[Page-level text extractions]
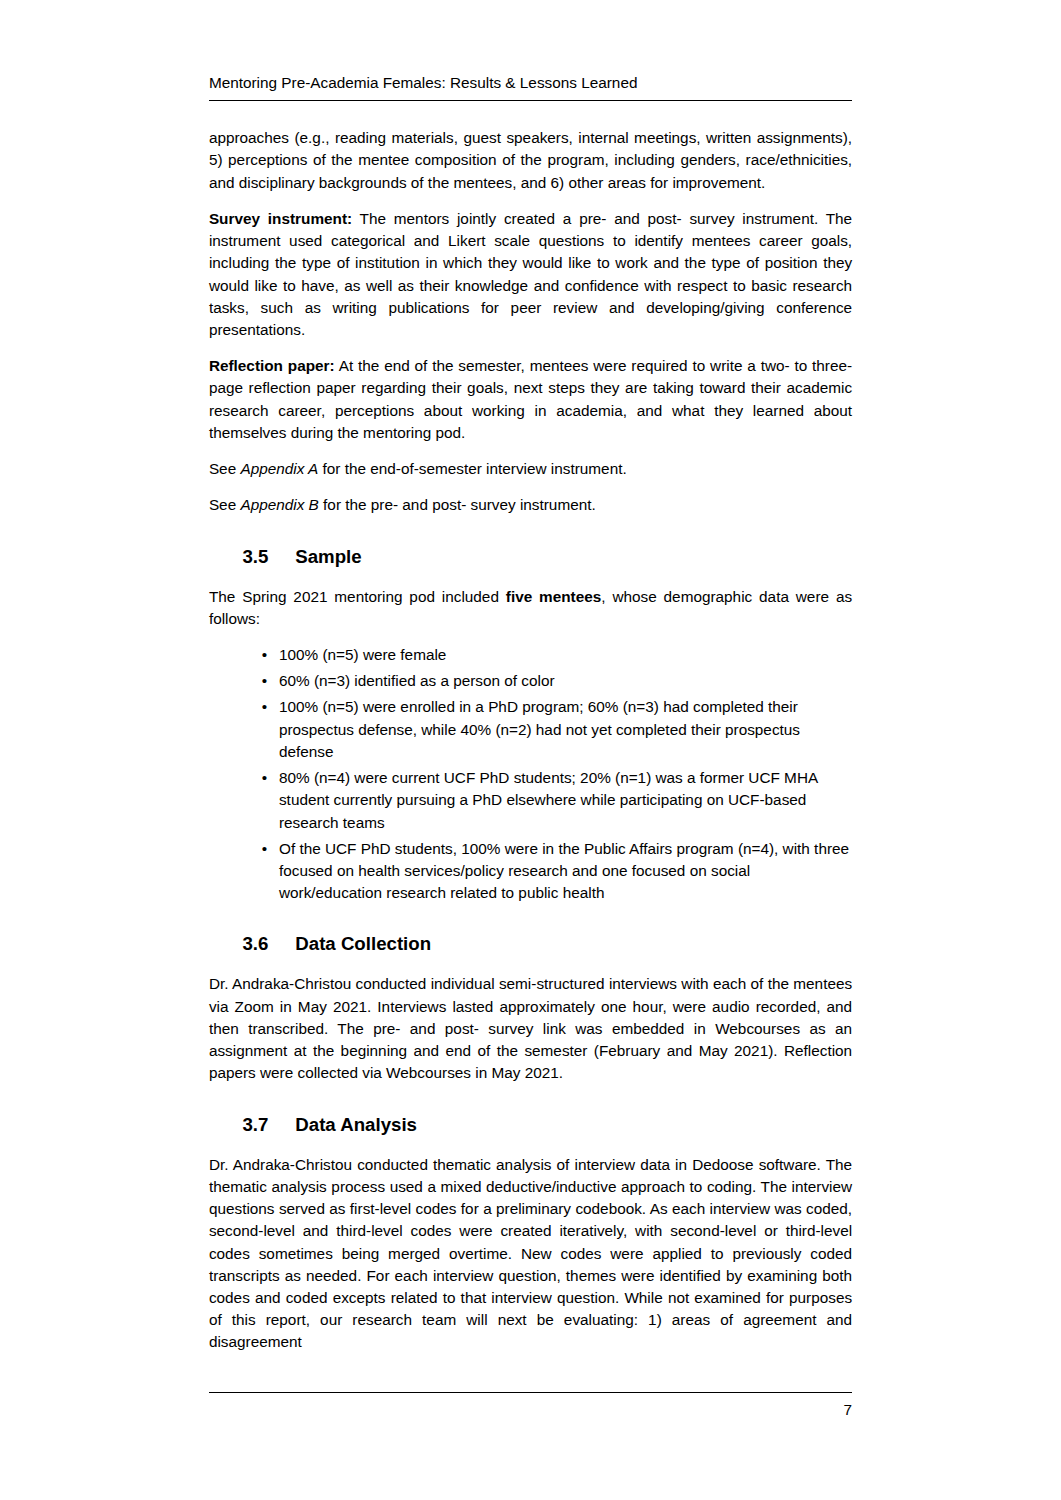Mentoring Pre-Academia Females: Results & Lessons Learned
approaches (e.g., reading materials, guest speakers, internal meetings, written assignments), 5) perceptions of the mentee composition of the program, including genders, race/ethnicities, and disciplinary backgrounds of the mentees, and 6) other areas for improvement.
Survey instrument: The mentors jointly created a pre- and post- survey instrument. The instrument used categorical and Likert scale questions to identify mentees career goals, including the type of institution in which they would like to work and the type of position they would like to have, as well as their knowledge and confidence with respect to basic research tasks, such as writing publications for peer review and developing/giving conference presentations.
Reflection paper: At the end of the semester, mentees were required to write a two- to three-page reflection paper regarding their goals, next steps they are taking toward their academic research career, perceptions about working in academia, and what they learned about themselves during the mentoring pod.
See Appendix A for the end-of-semester interview instrument.
See Appendix B for the pre- and post- survey instrument.
3.5 Sample
The Spring 2021 mentoring pod included five mentees, whose demographic data were as follows:
100% (n=5) were female
60% (n=3) identified as a person of color
100% (n=5) were enrolled in a PhD program; 60% (n=3) had completed their prospectus defense, while 40% (n=2) had not yet completed their prospectus defense
80% (n=4) were current UCF PhD students; 20% (n=1) was a former UCF MHA student currently pursuing a PhD elsewhere while participating on UCF-based research teams
Of the UCF PhD students, 100% were in the Public Affairs program (n=4), with three focused on health services/policy research and one focused on social work/education research related to public health
3.6 Data Collection
Dr. Andraka-Christou conducted individual semi-structured interviews with each of the mentees via Zoom in May 2021. Interviews lasted approximately one hour, were audio recorded, and then transcribed. The pre- and post- survey link was embedded in Webcourses as an assignment at the beginning and end of the semester (February and May 2021). Reflection papers were collected via Webcourses in May 2021.
3.7 Data Analysis
Dr. Andraka-Christou conducted thematic analysis of interview data in Dedoose software. The thematic analysis process used a mixed deductive/inductive approach to coding. The interview questions served as first-level codes for a preliminary codebook. As each interview was coded, second-level and third-level codes were created iteratively, with second-level or third-level codes sometimes being merged overtime. New codes were applied to previously coded transcripts as needed. For each interview question, themes were identified by examining both codes and coded excepts related to that interview question. While not examined for purposes of this report, our research team will next be evaluating: 1) areas of agreement and disagreement
7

Exercise brief: Each entry must be retyped word for word, with every image omitted.

Answer for this exercise:
Mentoring Pre-Academia Females: Results & Lessons Learned
approaches (e.g., reading materials, guest speakers, internal meetings, written assignments), 5) perceptions of the mentee composition of the program, including genders, race/ethnicities, and disciplinary backgrounds of the mentees, and 6) other areas for improvement.
Survey instrument: The mentors jointly created a pre- and post- survey instrument. The instrument used categorical and Likert scale questions to identify mentees career goals, including the type of institution in which they would like to work and the type of position they would like to have, as well as their knowledge and confidence with respect to basic research tasks, such as writing publications for peer review and developing/giving conference presentations.
Reflection paper: At the end of the semester, mentees were required to write a two- to three-page reflection paper regarding their goals, next steps they are taking toward their academic research career, perceptions about working in academia, and what they learned about themselves during the mentoring pod.
See Appendix A for the end-of-semester interview instrument.
See Appendix B for the pre- and post- survey instrument.
3.5 Sample
The Spring 2021 mentoring pod included five mentees, whose demographic data were as follows:
100% (n=5) were female
60% (n=3) identified as a person of color
100% (n=5) were enrolled in a PhD program; 60% (n=3) had completed their prospectus defense, while 40% (n=2) had not yet completed their prospectus defense
80% (n=4) were current UCF PhD students; 20% (n=1) was a former UCF MHA student currently pursuing a PhD elsewhere while participating on UCF-based research teams
Of the UCF PhD students, 100% were in the Public Affairs program (n=4), with three focused on health services/policy research and one focused on social work/education research related to public health
3.6 Data Collection
Dr. Andraka-Christou conducted individual semi-structured interviews with each of the mentees via Zoom in May 2021. Interviews lasted approximately one hour, were audio recorded, and then transcribed. The pre- and post- survey link was embedded in Webcourses as an assignment at the beginning and end of the semester (February and May 2021). Reflection papers were collected via Webcourses in May 2021.
3.7 Data Analysis
Dr. Andraka-Christou conducted thematic analysis of interview data in Dedoose software. The thematic analysis process used a mixed deductive/inductive approach to coding. The interview questions served as first-level codes for a preliminary codebook. As each interview was coded, second-level and third-level codes were created iteratively, with second-level or third-level codes sometimes being merged overtime. New codes were applied to previously coded transcripts as needed. For each interview question, themes were identified by examining both codes and coded excepts related to that interview question. While not examined for purposes of this report, our research team will next be evaluating: 1) areas of agreement and disagreement
7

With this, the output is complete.